Didn't fancy braving the cold weather today so just been messing around in the house.

Drip










Fairy godmother dives in










Bulb


----------



## lobotomy (Jun 23, 2006)

First is a nice capture - A230 doesn't deal with noise well does it! My A200 never goes above ISO400 if I can at all help it!


----------



## msherry21 (Jun 24, 2007)

I love these photo threads. It would be nice to know how people got the shot and what settings they used, I personally love the light bulb shot!

Cheers,

Michael.


----------



## Troon (Dec 17, 2008)

msherry21 said:


> I love these photo threads. It would be nice to know how people got the shot and what settings they used, I personally love the light bulb shot!


For the raw numbers, EXIF is your friend:

http://regex.info/exif.cgi?imgurl=http://i160.photobucket.com/albums/t190/leescooper/DSC06270.jpg

Method is more important than numbers, though... :thumb:


----------



## pooma (Apr 12, 2008)

lobotomy said:


> First is a nice capture - A230 doesn't deal with noise well does it! My A200 never goes above ISO400 if I can at all help it!


Yep, noise is an issue and to be honest I'd set at 800 which I won't do again unless I really have to, and as the light got better it really didn't need to be at 800 :wall:

The 2 water shots were took with my 50mm 1.8, at 4000th sec, f5.6. A little work in light room.

The Bulb was took with my kit lens, it was HDR in photomatix and then tweaked in lightroom.


----------



## pooma (Apr 12, 2008)

msherry21 said:


> I love these photo threads.

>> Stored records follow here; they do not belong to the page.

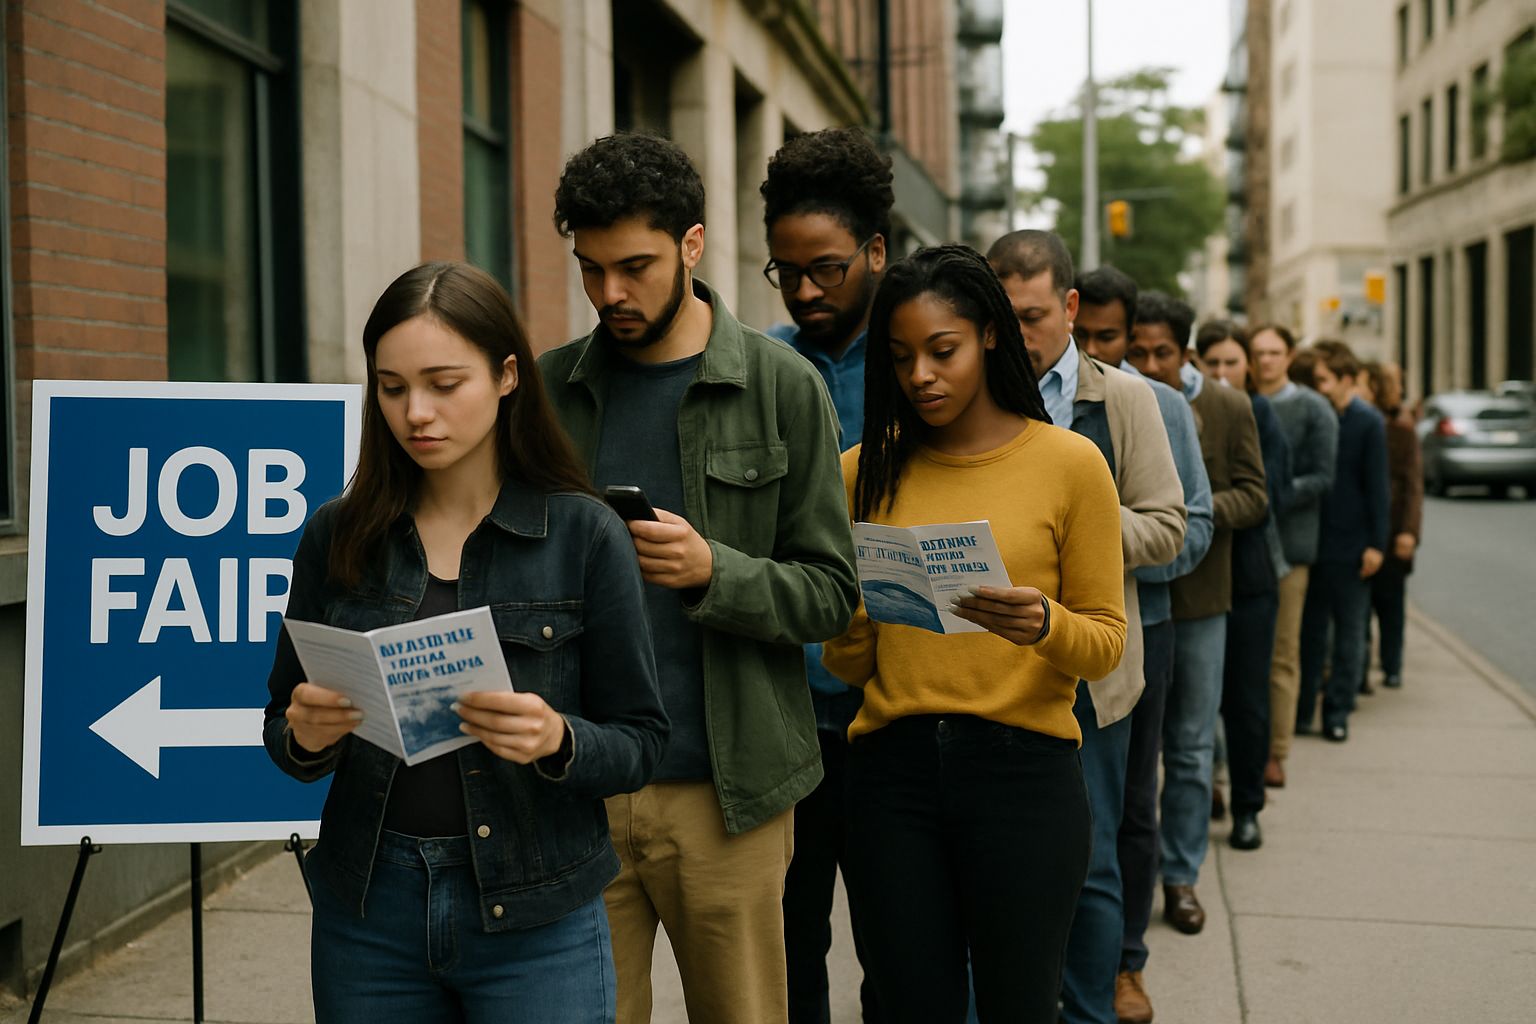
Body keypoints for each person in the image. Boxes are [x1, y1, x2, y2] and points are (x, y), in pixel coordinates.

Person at [262, 261, 670, 1022]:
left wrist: (558, 738)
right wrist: (307, 735)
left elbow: (641, 741)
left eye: (444, 384)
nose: (416, 412)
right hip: (368, 907)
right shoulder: (337, 534)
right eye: (391, 387)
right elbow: (281, 728)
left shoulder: (583, 534)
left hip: (538, 914)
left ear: (507, 374)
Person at [540, 131, 860, 1024]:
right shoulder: (549, 388)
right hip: (580, 786)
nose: (610, 292)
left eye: (634, 265)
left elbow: (833, 594)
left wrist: (715, 571)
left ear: (692, 243)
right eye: (590, 268)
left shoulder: (782, 385)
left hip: (730, 793)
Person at [824, 244, 1128, 1024]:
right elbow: (847, 659)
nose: (920, 374)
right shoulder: (863, 471)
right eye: (900, 357)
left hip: (1023, 774)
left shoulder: (1071, 464)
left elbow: (1105, 642)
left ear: (990, 335)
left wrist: (1042, 624)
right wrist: (858, 609)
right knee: (906, 1004)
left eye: (941, 350)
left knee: (1020, 1006)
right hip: (891, 776)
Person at [986, 234, 1186, 1024]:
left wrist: (1074, 540)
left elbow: (1168, 528)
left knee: (1093, 859)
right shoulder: (977, 394)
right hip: (997, 670)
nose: (1018, 332)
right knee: (1003, 864)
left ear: (1070, 307)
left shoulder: (1127, 399)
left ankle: (1092, 1010)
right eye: (1002, 316)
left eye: (1033, 315)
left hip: (1095, 675)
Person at [760, 125, 891, 1024]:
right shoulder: (758, 367)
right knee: (787, 948)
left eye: (828, 270)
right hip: (786, 717)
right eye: (786, 272)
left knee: (900, 947)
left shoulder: (927, 363)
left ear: (877, 251)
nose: (805, 291)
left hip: (900, 713)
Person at [1074, 265, 1214, 1024]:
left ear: (1131, 336)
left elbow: (1191, 529)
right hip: (1051, 634)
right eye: (1081, 333)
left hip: (1143, 628)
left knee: (1130, 804)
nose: (1091, 346)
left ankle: (1127, 963)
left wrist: (1086, 545)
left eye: (1107, 335)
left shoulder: (1156, 405)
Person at [1125, 292, 1267, 937]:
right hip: (1136, 602)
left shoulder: (1226, 404)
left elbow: (1254, 492)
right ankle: (1133, 870)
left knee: (1189, 747)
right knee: (1134, 752)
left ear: (1185, 352)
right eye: (1138, 351)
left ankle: (1180, 877)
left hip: (1202, 600)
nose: (1149, 363)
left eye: (1162, 352)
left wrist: (1190, 521)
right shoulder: (1121, 403)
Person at [1195, 321, 1293, 851]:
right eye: (1213, 364)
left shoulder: (1260, 415)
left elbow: (1266, 491)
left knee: (1246, 701)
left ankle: (1248, 805)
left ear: (1248, 367)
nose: (1223, 373)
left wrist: (1202, 506)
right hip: (1198, 577)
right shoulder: (1188, 411)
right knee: (1196, 702)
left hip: (1251, 579)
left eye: (1232, 363)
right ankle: (1208, 786)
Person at [1249, 324, 1337, 787]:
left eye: (1274, 352)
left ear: (1289, 356)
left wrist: (1272, 494)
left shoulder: (1312, 407)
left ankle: (1275, 752)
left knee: (1282, 655)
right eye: (1258, 352)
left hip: (1290, 546)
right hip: (1242, 546)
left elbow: (1324, 474)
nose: (1265, 360)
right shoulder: (1239, 402)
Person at [1296, 343, 1390, 741]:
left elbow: (1378, 488)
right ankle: (1302, 712)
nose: (1317, 388)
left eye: (1323, 380)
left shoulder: (1367, 423)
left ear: (1346, 380)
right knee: (1311, 634)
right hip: (1314, 541)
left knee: (1349, 635)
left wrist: (1376, 544)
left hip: (1352, 545)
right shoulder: (1315, 417)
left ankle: (1337, 712)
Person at [1360, 361, 1423, 691]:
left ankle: (1392, 664)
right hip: (1363, 528)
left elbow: (1413, 483)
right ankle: (1360, 670)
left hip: (1394, 524)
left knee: (1390, 604)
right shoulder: (1352, 422)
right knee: (1360, 608)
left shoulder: (1401, 427)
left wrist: (1409, 532)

It would be nice to know how people got the shot and what settings they used, I personally love the light bulb shot!
> 
> Cheers,
> 
> Michael.


I like the bulb shot as well but may have to re-try it with a clean out of the box bulb as for this I used an old bulb that I give a quick wipe but it was manky on the inside.


----------



## dubnut71 (Jul 25, 2006)

Nice stuff!! and good to see you do your spot healing and dust in lightroom too, I like a quick and simple workflow as well!! The top droplet is superb!


----------



## MR Ray (Jun 29, 2007)

Great stuff


----------



## pooma (Apr 12, 2008)

Thanks for the comments guys, as always they are appreciated.

Well I did brave the cold and wanted to try a light trail in Durham but the bridge I was wanting to use was a bit wobbly and there were a few people walking over it, I had a wee walk around but couldn't find a good vantage point for the shot I wanted, add into the mix that I didn't have much time before having to pick up the kids so I went and tried some settings on a quiet road for a shot I want to try somewhere else over the next week or so hopefully.

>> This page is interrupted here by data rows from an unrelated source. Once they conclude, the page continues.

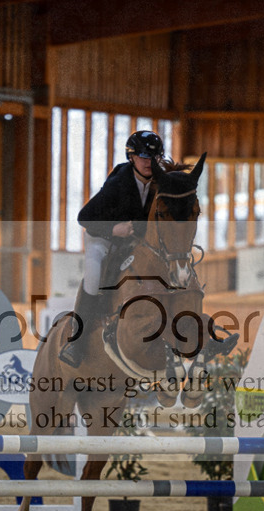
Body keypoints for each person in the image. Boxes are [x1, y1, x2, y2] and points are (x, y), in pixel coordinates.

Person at [58, 130, 165, 368]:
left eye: (154, 157)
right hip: (102, 237)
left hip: (135, 241)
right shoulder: (119, 183)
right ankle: (77, 341)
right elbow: (84, 217)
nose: (149, 163)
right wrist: (113, 230)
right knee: (94, 278)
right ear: (132, 158)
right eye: (143, 157)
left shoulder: (160, 182)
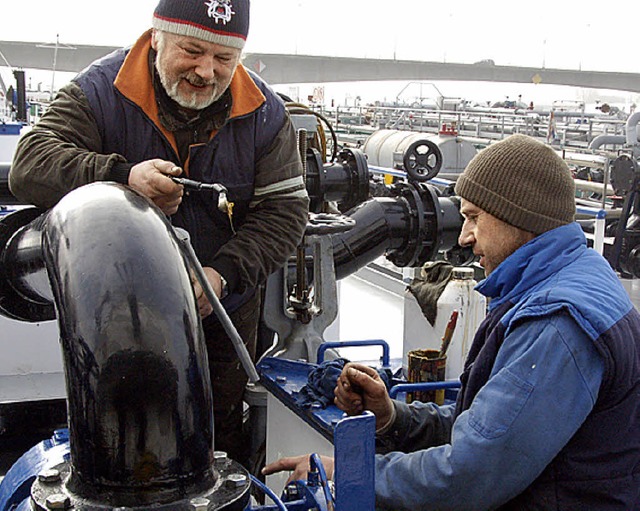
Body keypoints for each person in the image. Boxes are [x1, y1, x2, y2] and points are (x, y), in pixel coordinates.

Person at [263, 134, 640, 510]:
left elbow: (471, 475)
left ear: (518, 217)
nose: (464, 236)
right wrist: (394, 418)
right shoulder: (575, 276)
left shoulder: (556, 324)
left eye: (474, 217)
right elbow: (485, 427)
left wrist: (349, 474)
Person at [9, 0, 309, 466]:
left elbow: (286, 211)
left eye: (224, 59)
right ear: (156, 37)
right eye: (192, 51)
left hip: (222, 319)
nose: (206, 71)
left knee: (221, 439)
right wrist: (122, 177)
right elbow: (31, 164)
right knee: (123, 440)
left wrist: (222, 273)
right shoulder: (101, 90)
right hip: (118, 322)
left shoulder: (265, 114)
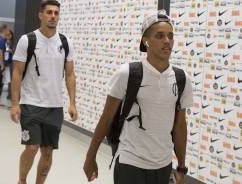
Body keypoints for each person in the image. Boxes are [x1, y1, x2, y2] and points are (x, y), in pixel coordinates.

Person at [83, 10, 194, 184]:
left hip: (163, 164)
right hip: (130, 162)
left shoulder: (182, 79)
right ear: (146, 41)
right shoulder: (127, 74)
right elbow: (106, 118)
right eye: (159, 36)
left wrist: (181, 167)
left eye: (170, 36)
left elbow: (180, 126)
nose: (167, 41)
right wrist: (90, 157)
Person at [10, 1, 78, 184]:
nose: (53, 16)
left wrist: (72, 102)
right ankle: (22, 180)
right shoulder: (28, 40)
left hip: (54, 107)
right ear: (41, 15)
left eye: (56, 13)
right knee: (32, 147)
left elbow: (70, 74)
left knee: (47, 151)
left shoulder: (66, 42)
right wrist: (15, 103)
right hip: (30, 103)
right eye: (49, 12)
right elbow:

Anyway, here's the test shot.


----------



## Buck (Jan 16, 2008)

^^ Good lead in line in the shot.

I think I would have tried to be more to the right or taken the shot landscape rather than portrait to get the light trails to be more dominant whilst using the kerb as a foreground feature and also taken a shot or two as the light failed to darken the surroundings a step or two (I know you were short of time today)


----------



## pooma (Apr 12, 2008)

Thanks Buck.

Light was failing but it's amazing what can be pulled back in lightroom, here's the original shot straight from the camera


----------



## Pezza4u (Jun 7, 2007)

Some nice shots there mate  I really want to try the water droplets, not got around to that yet.


----------